On 17th October 2013 I spent the afternoon at the House of Lords, giving a keynote for the British Federation of Women Graduates (BFWG). Founded in 1907, BFWG has been providing scholarships for women in their final year of degree study since 1912, and it regularly makes awards from its charity to women graduates undertaking postgraduate study and research. BFWG is committed to promoting women’s opportunities in education and public life; fostering local, national, and international friendships; and improving the lives of women and girls worldwide. As such, it was a great honour to be asked by this wonderful organisation to give a keynote at their annual House of Lords seminar, sponsored by Baroness Randerson of Roath Park. Each year the seminar has a theme, and this year’s was, “A woman’s right to know”. The three invited speakers were:

Dr Shuruq Naguib (Lancaster University): “Muslim women: Gender and religious authority”. This talk discussed how women are represented in the Qu’ran and in Islamic thought throughout history.
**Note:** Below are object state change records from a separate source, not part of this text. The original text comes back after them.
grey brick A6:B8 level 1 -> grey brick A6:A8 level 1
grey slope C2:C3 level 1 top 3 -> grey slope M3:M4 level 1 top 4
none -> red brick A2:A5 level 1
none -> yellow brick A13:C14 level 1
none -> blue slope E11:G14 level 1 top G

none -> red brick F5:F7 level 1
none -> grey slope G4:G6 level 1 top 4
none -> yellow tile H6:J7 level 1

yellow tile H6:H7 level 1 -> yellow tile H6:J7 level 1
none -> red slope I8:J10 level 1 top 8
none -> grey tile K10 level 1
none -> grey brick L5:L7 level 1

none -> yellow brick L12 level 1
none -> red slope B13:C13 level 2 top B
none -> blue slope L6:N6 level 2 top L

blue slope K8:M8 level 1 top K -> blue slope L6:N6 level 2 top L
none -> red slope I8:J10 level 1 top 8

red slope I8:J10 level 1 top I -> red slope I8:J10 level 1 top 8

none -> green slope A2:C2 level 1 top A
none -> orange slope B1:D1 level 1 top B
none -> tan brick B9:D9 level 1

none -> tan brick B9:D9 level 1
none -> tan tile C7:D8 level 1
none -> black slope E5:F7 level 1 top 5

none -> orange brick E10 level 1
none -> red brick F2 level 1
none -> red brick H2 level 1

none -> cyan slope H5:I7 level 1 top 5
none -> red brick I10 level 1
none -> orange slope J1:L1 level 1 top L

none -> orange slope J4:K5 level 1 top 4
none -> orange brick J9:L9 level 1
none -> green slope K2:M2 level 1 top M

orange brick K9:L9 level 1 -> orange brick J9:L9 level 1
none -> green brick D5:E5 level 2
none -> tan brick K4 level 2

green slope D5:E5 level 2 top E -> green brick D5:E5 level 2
Sian West (University of Kent): “Restorative justice: Does it work?” This talk considered the benefits of restorative justice and the role of women as victims or perpetrators in the social context in which they find themselves.

Dr Claire Hardaker (Lancaster University): “Meaning and meanness: Disconnecting the online threat from the offline reality”. In this talk, I covered four major areas: (1) What does the term trolling mean? (2) What motivations seem to prompt individuals to troll? (3) How is trolling carried out? And (4) How do those who troll “rationalise” their behaviour? (The slides for this talk can be accessed here.)

My many thanks to BFWG President Jenny Morley, to Vice-President Gabrielle Suff, to The Baroness Randerson, and to all the guests and attendees who made my visit especially warm, friendly, and hospitable. (Pictures of the seminar and lunch can be found here.)